列車内部に乗り込んで内側から破壊、あるいは外殻――そうですね、分かりやすく車輪や『顔』を狙えば止まる可能性は高いです。とはいえ建悟に暴走する列車の内部へ乗り込ませることを期待するほど鬼な師匠ではありません」
ふ、と笑みを浮かべながら黒塗りの刀を構える。
「徹底的に外殻をへこませなさい。手段も規模も問いません」
■角鹿建悟 > 「……成程。神隠しとはそういう事か…また、妙な場所と――…妙な化け物騒動に巻き込まれたものだな」
先ほど、異形列車が走り抜けた方角を見遣る。破壊の爪痕…目的も何も無い。ただ獰猛で破壊する”だけ”の化け物。

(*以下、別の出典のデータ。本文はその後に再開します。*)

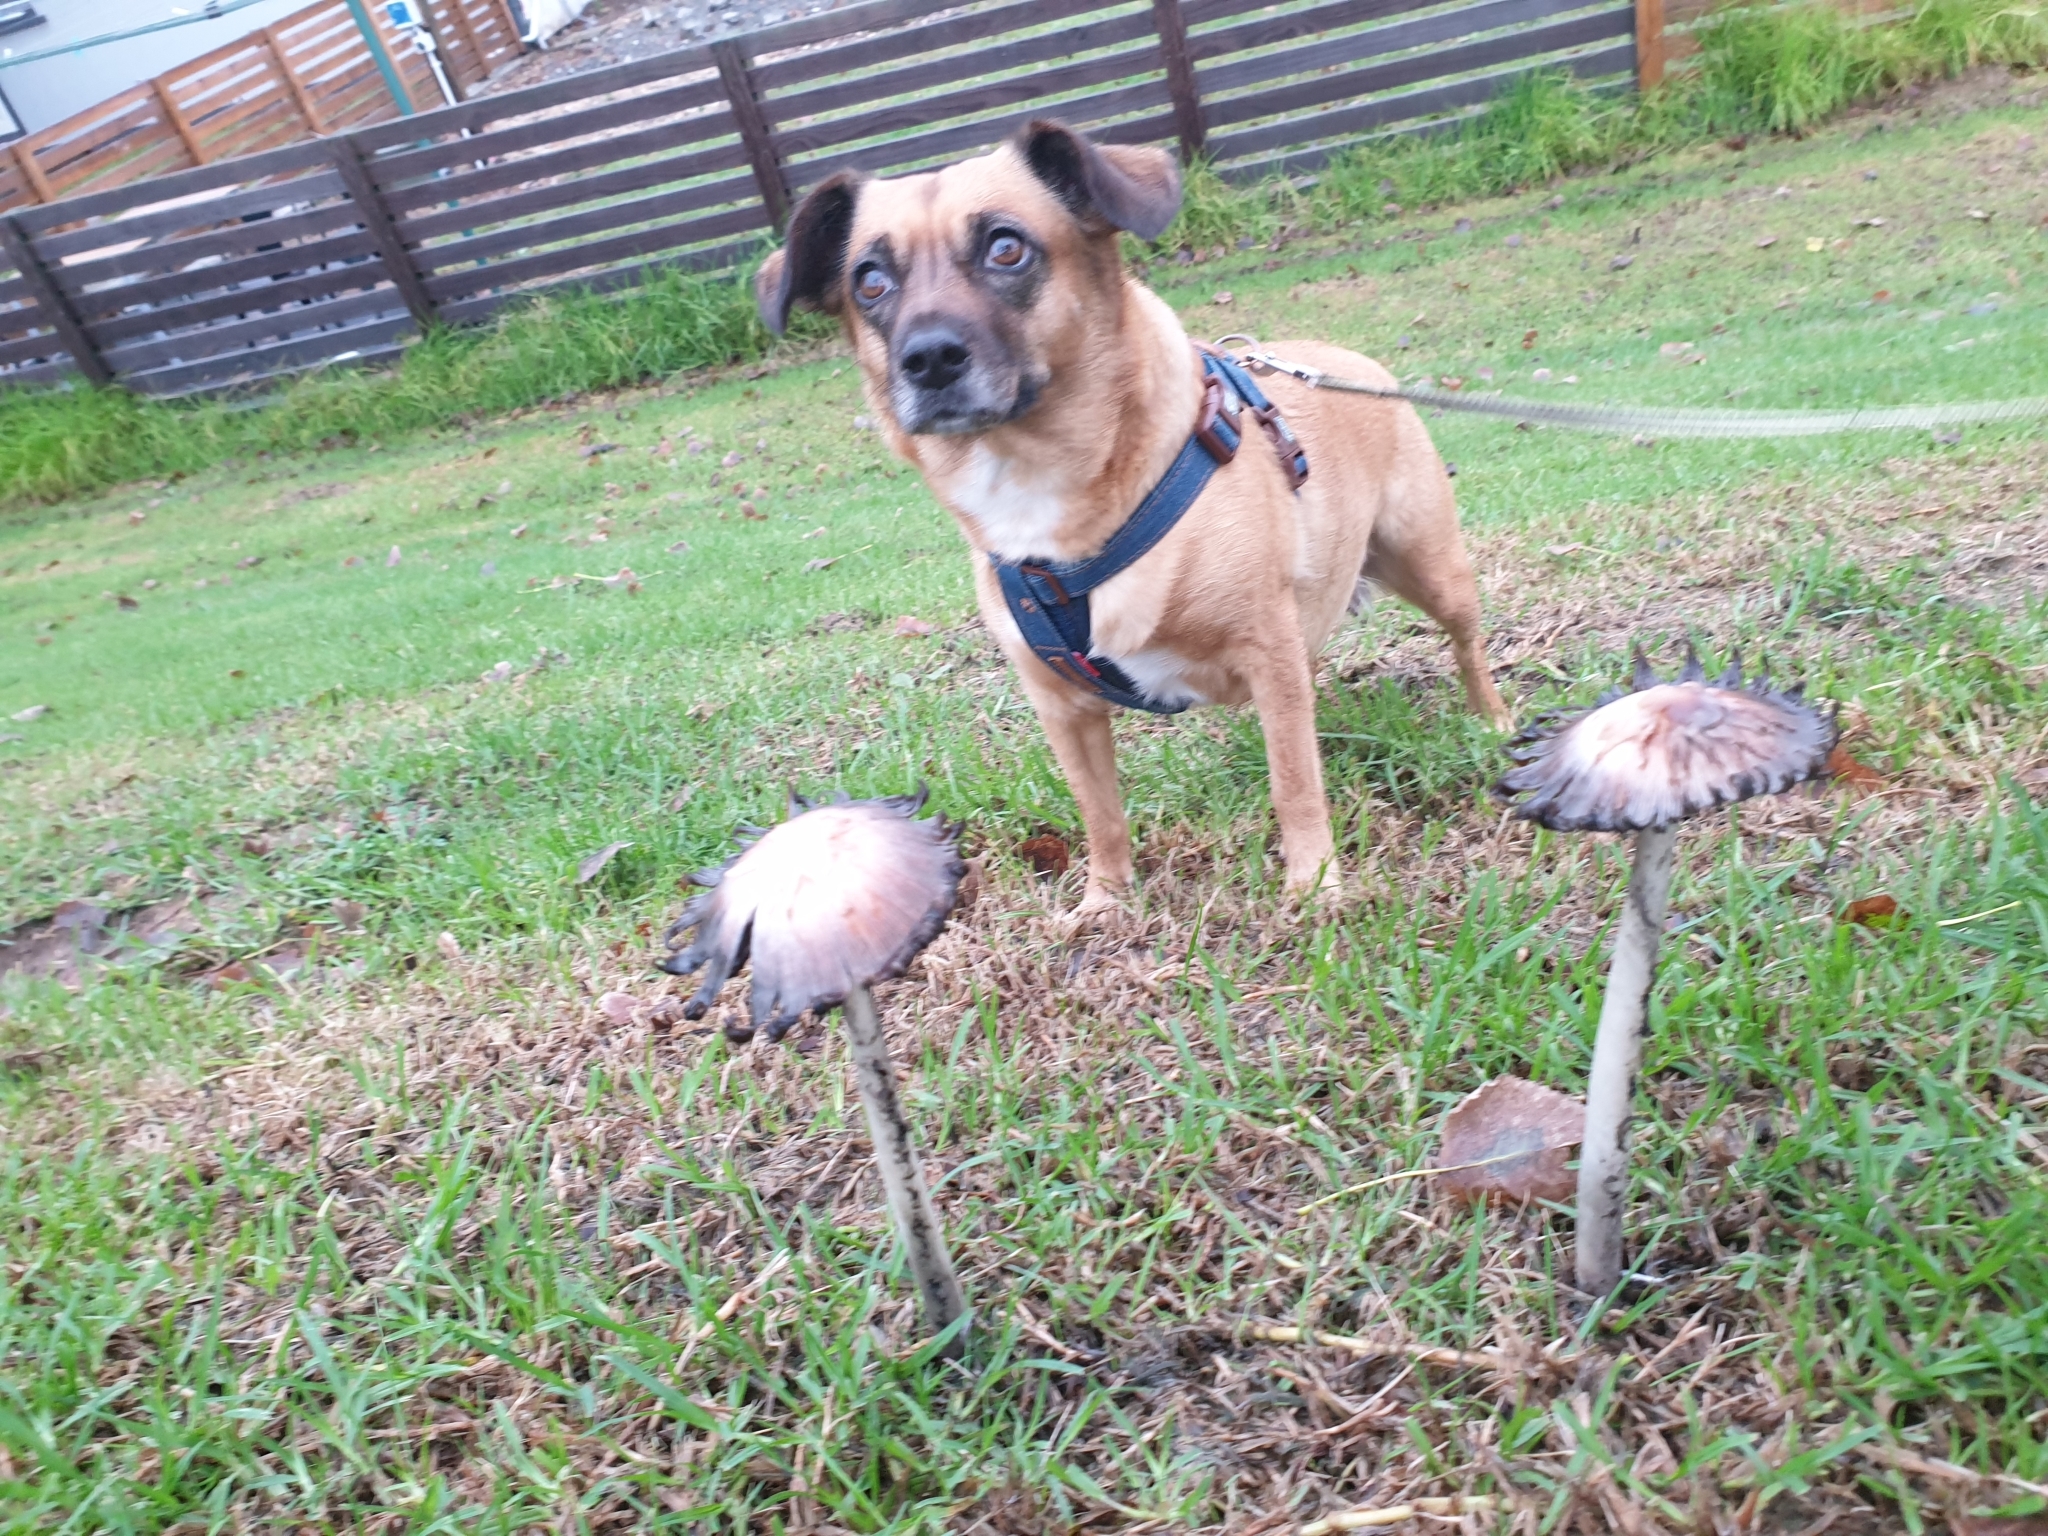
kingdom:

自分の歪みは未だに根強い…それでも、直す事への狂的な固執からは解放された。
――が、それとこれとは別だ。ああいうのを見ると、自分の中の何かが許せないと憤る。
そう、言ってしまえば手前勝手な感情に過ぎない…それは理解しているけれど。
「――ああ、どう見てもヤバい相手なのは俺でも分かる。だが、個人的に――アレは”駄目”だ」
断言する。角鹿建悟という人間は、あの化け物を野放しにしておけない…”絶対に”だ。
ここが異世界なら、本来の常世渋谷に影響は無いのかもしれない。この世界の物が壊れても”外”に影響はないのかもしれない。それでも、だ。
「――お手柔らかに。…なんて甘ったれた事は無しだな。幾らでも罰は後で受ける。説教込みでな」
自分の立場は今はどうでもいい。黒塗りの鉄槌の柄をグッと一度強く握り締める。
それが、特別攻撃課の隊員個人個人専用の武装――【決戦兵装】の類、というのを彼は知らない。
どのみち、少年がこの鉄槌の真価を引き出す事は無理で――だからこそ、思い切り振るえる。
周囲の警戒は怠らない――あの暴走列車は、いきなり建物などお構い無しで粉砕して飛び出してくる。
ただ、走行音などは聞こえるのでタイミングは大まかにだが判断は可能だ。
「――成程、物理攻撃で破壊しろ、と。…分かった。今は能力は使えないが…形振り構っていられる状況ではないしな。
――壊せばいいだけなら、こちらも手はある」
そう、答えるのとほぼ同時――あの轟音がまるで怨嗟の唸りのように地響きを伴って近づいてくる。そちらを見据えながら一息。ハンマーを両手で構えながら。
「――ヤツの”足”は俺が”止める”。…”顔”は師匠に任せた」
■不凋花 ひぐれ > 憤りを覚える彼に――直す事への執着が強かった姿を想起する。
それと重ねているのだろう。あれからどれほど和らいだかはまだ己は知らないが、少なからずとも、それでも抱く捻じ曲げられない信条があるはずなのだ。
燻る火種のようにふつふつと残り続ける、彼であった根底がまだあるに違いない。
――それでこそ、人らしい。
「そうやって奮い立たせられる何かがあるなら、やりやすくて助かります。
あれを倒すことにのみ集中しなさい。仕置きも説教も後で纏めてやります」
風紀委員としてもそれは同じ意見だ。コレはここで倒さねばならない。
――彼の隊員が持っていたハンマーは、確かに決戦兵装の類だ。ある者は異能の増幅に、ある者は身体能力の向上に使う。
その武器に何が込められていたかは分からないだろう。それでも非常に軽くて頑強な作りで、下手なものよりも振るいやすい。
あなたの手にはさぞ馴染みやすいことだろう。
「そうですか。
――では任せます。そのプロテクターは多少の衝撃なら吸収してくれますが、無茶はしないように」
そう言って、小柄な体は一度後退する。彼が足を狙い、止めるか――さもなくばよろめいた隙を狙うべく。
彼が何かをするにせよ、己は離れておかねばならない。すべてのチカラを無効化する異能の前では、下手な巻き込みをしてしまう。
居合にて構え、呼吸を深く。全身全霊を込める為に。
雷が落ちたかのような轟音が間近で鳴り響く。空間を割るかのように力強く突進して来る鉄の箱。
異形の面は嗤うかのように引き攣った面をしていて、一心不乱に真っ直ぐ彼へと突き進む。